One would think that someone prominent like Ian Lance Taylor or Russ Cox (who also left within this past year, as noted by another commenter) would be relatively insulated from that.


Maybe they are safe from being laid off, though you never can tell [1]. But it does not mean they enjoy the tension, the demands, the disagreements, etc that likely crop up. At their position, they can afford to not put up with that, not hold onto the enviable salary, like many others doubtlessly and begrudgingly do.

[1]: https://nerdy.dev/ex-googler


That’s not true from talking to folks. If you aren’t focused on “the right thing” you can definitely be laid off now. The right thing being AI mostly.
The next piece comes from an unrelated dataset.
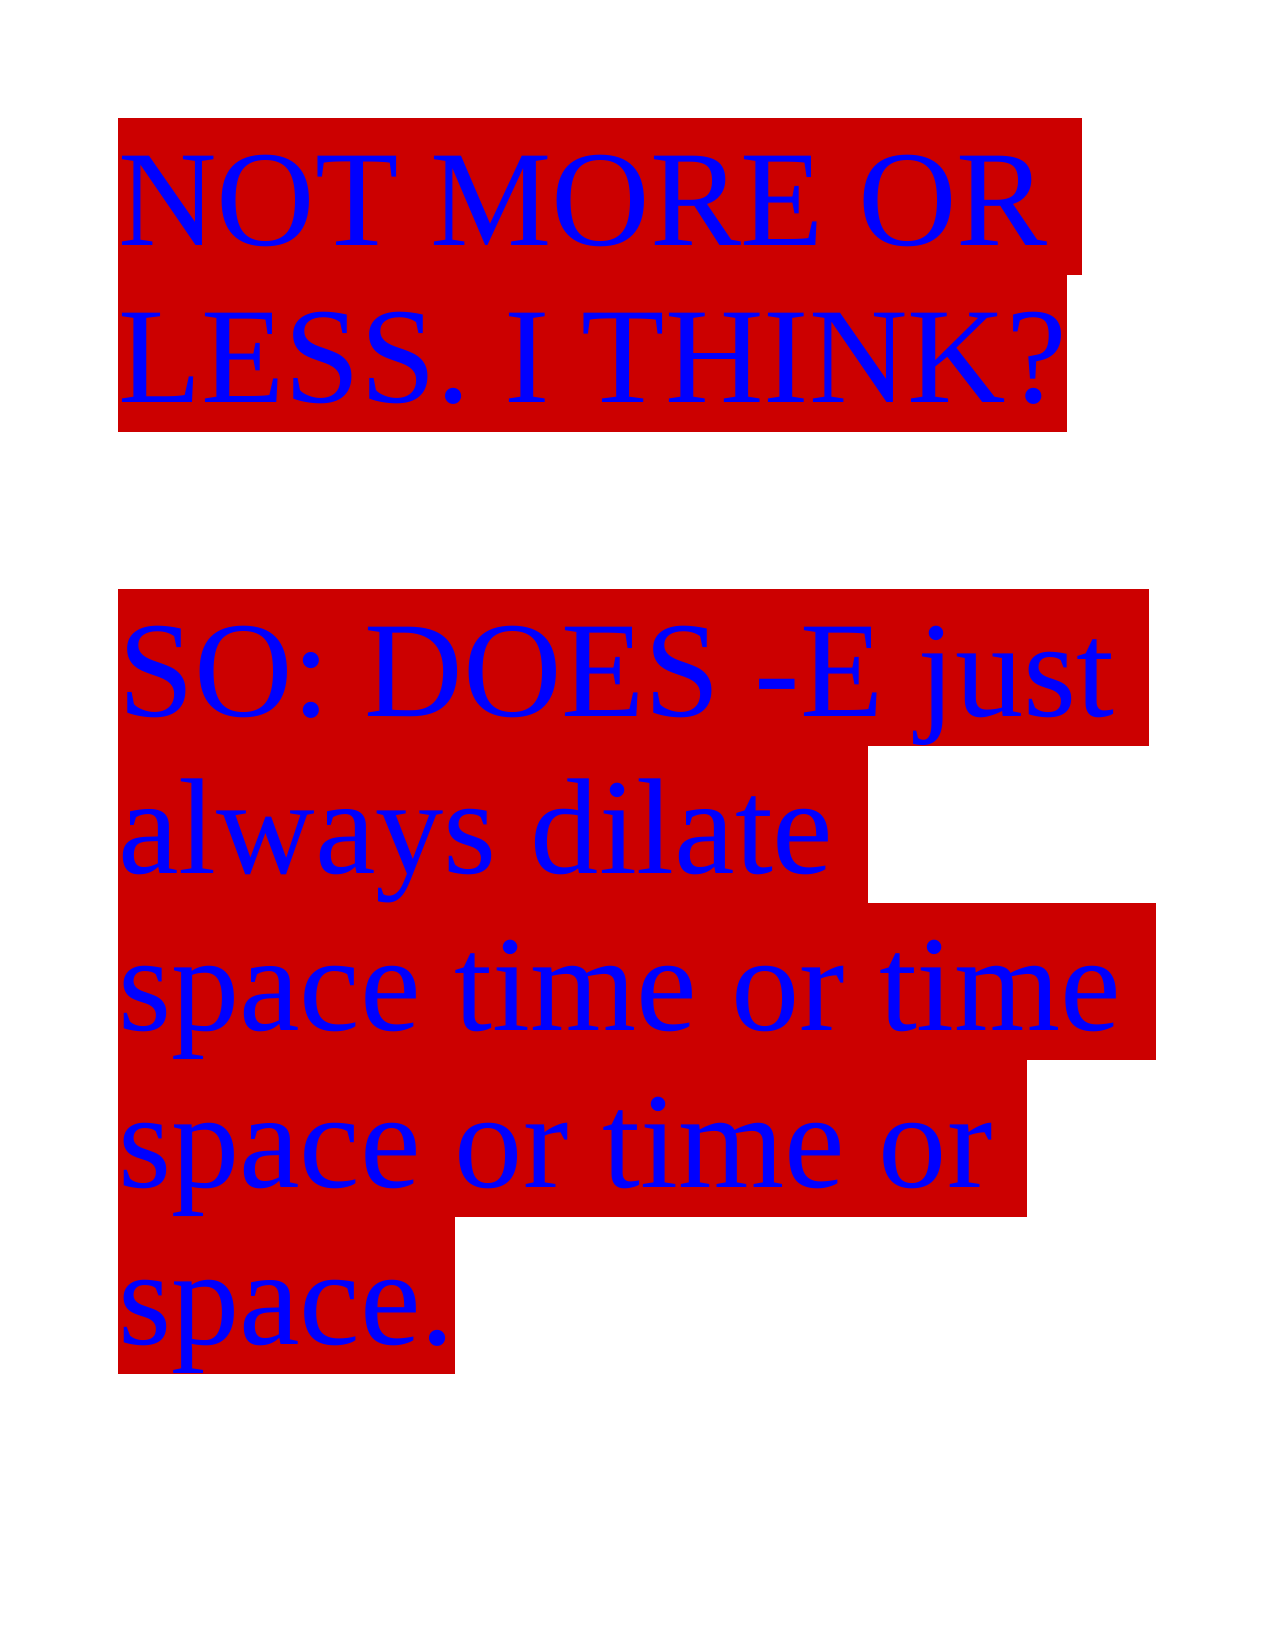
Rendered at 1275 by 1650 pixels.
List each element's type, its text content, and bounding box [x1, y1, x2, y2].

Some time ago the "right thing" was social, when Google tried to pivot to a social media company with Circles or whatever; that didn't work out, but I don't recall people got laid off at the time for not working on that at the time.
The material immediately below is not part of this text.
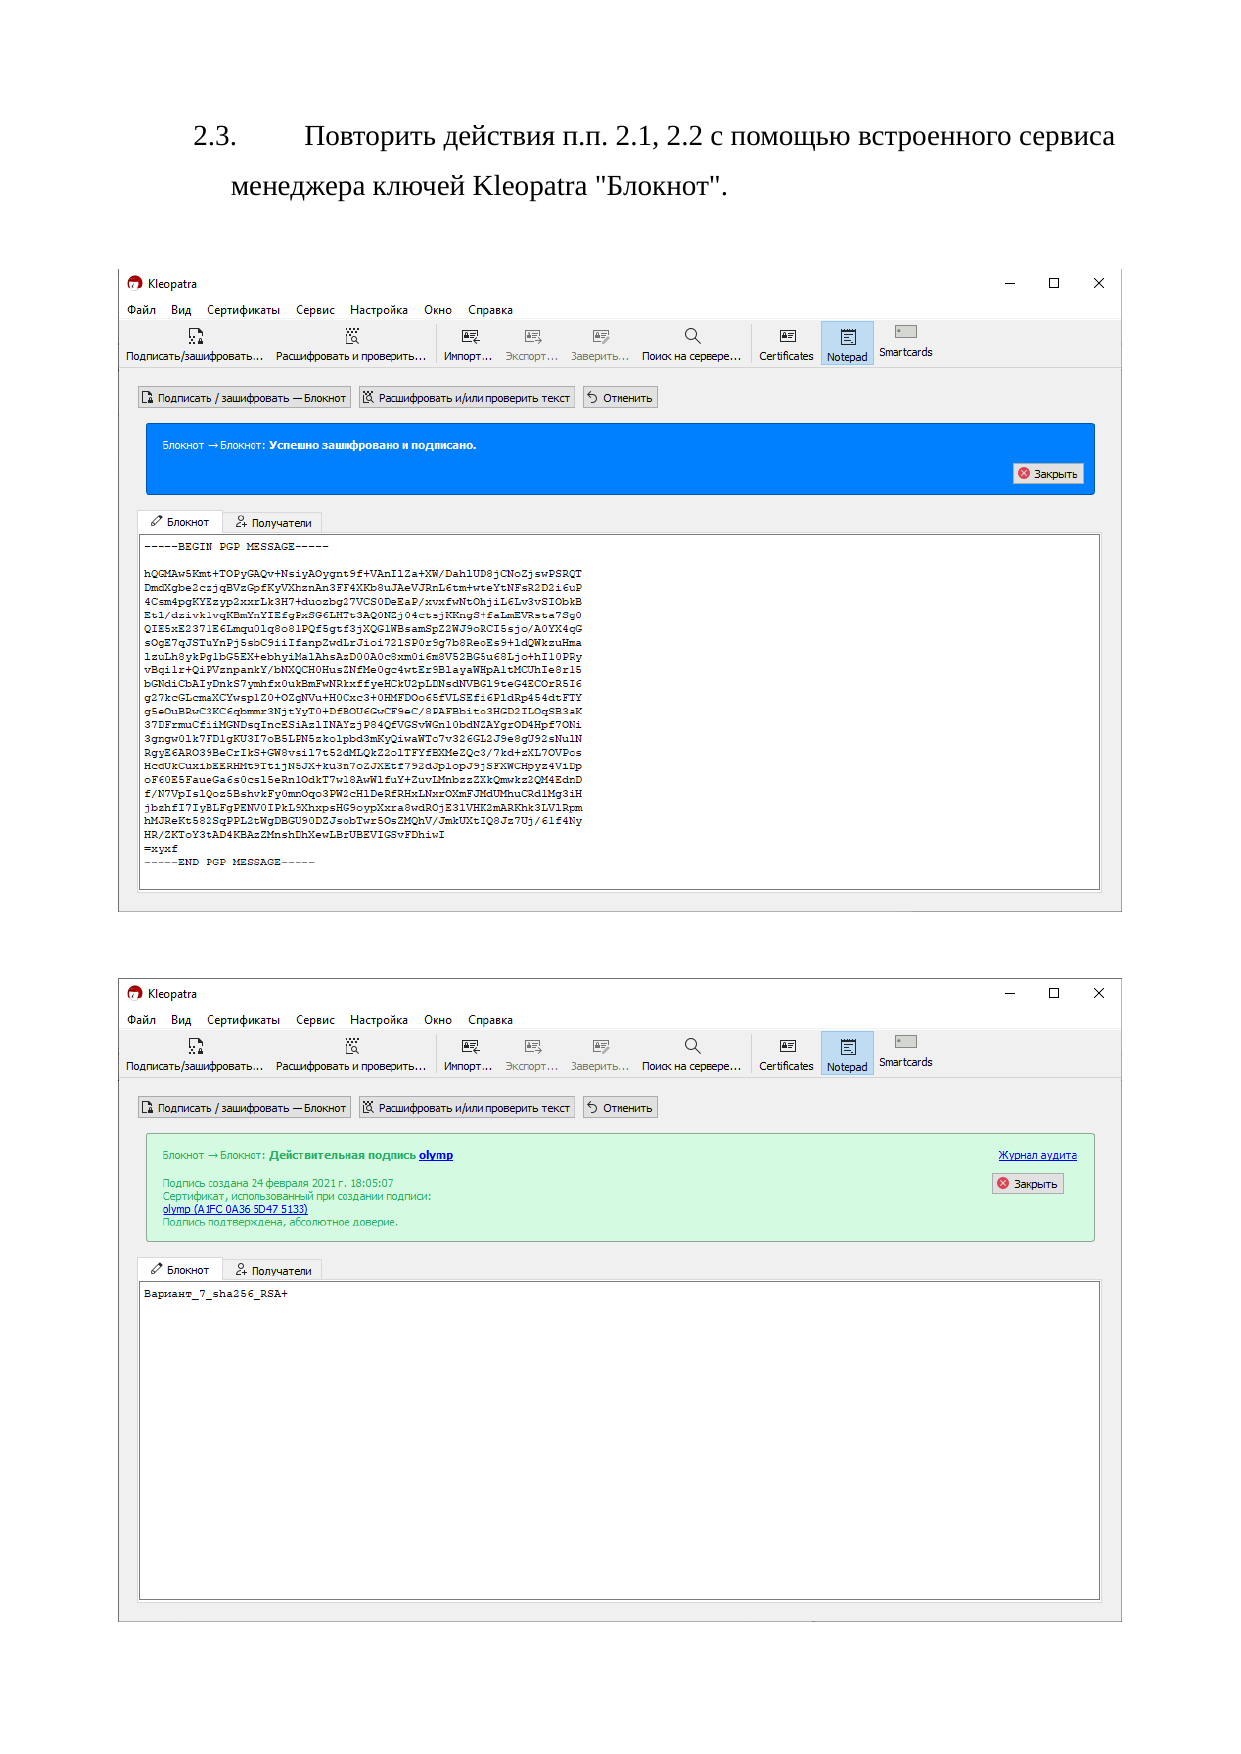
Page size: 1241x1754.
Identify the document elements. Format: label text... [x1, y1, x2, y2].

picture [118, 269, 1122, 912]
list Повторить действия п.п. 2.1, 2.2 с помощью встроенного сервиса менеджера ключей Kleopatra "Блокнот". [193, 118, 1122, 202]
picture [118, 978, 1122, 1622]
Russ Cox didn't leave. He's still on the Go team at Google, but he's stepped down from his position as tech lead.


It is almost the same, Anders Hejlsberg still colaborates with the .NET / C# teams, however others now drive where it goes.


Funny thing is I think Russ is working on AI stuff which leadership really approve of!


Now that you mention it,

"Introducing Genkit for Go: Build scalable AI-powered apps in Go"

https://developers.googleblog.com/en/introducing-genkit-for-...

Which is to be expected, there won't be any corporate sponsored language left without AI tooling being pushed.


Why would you think that? You still have management, you have to go through perf calibration and justify your performance. Engineering like most human profesional activities is a very social endeavor where you rely on the people that surround you and you always have people pressuring you to do something.


> you have to go through perf calibration and justify your performance

He did sound relatively defeated when he accused himself of not accurately predicting the future needs of Go users, as if it were even possible!

Maybe management has just been unjustly critical of his performance, and he's taking it too much to heart? Hard to tell, but I just get that feeling.


Insulated by whom? Most of the old time sr Eng mgmt is either gone (replaced by oracle people, or people like them) or have shifted to that mode of operation.


Or management is cynically thinking they could get more bang for their buck with multiple people (I gotta imagine at 19 years at google gets you a healthy multiple compared to new hires)


Not to mention the current push to "grow" in low cost locations. Google is laying off people in the US but rapidly hiring in India and Poland.


Management is more technical fallacied than it's ever been: HR believe they are fine tunng for good.